Bastırılan her duygu, zihinde kapatılmamış bir hesap gibi kalır. Özellikle öfke, kırgınlık ve hayal kırıklığı en sık biriken duygular arasındadır. Birey bu duygularla temas etmediği sürece, borç artmaya devam eder. Zamanla küçük bir tetikleyici, geçmişte biriken birçok duyguyu aynı anda harekete geçirebilir.
Bu durum ilişkilerde orantısız tepkilere yol açar. Birey karşısındaki kişiye yalnızca o ana değil, geçmişte veremediği tüm tepkilerle birlikte yanıt verir. Bu da ani kopuşlar, yoğun suçluluk ya da “kendim bile neden bu kadar doluyum bilmiyorum” hissiyle sonuçlanabilir.
Psikodinamik açıdan bakıldığında, duygusal borçlar bastırma ve erteleme savunmalarıyla ilişkilidir.
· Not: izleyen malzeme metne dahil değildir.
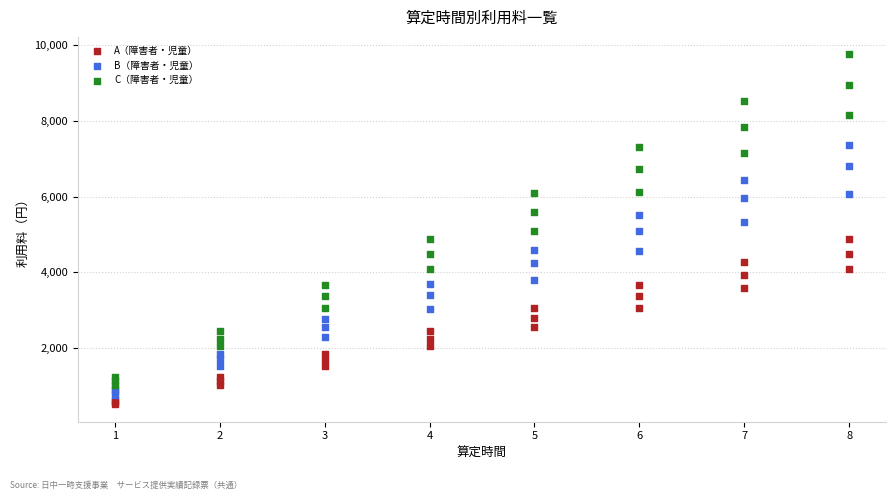

What are all the series names shown in the legend?

A（障害者・児童）, B（障害者・児童）, C（障害者・児童）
Bastırılan duygu bilinçdışında etkinliğini sürdürür ve ilişki dinamiklerini sessizce yönetir. Terapötik süreçte bu borçlarla çalışmak, geçmişi telafi etmeyi değil; duygunun bugünkü etkisini fark etmeyi amaçlar.
Sonuç olarak duygusal borçlar, ilişkilerin görünmeyen muhasebesidir. Bu borçlar fark edilmediğinde ilişkisel yorgunluk ve tükenmişlik kaçınılmaz hâle gelir.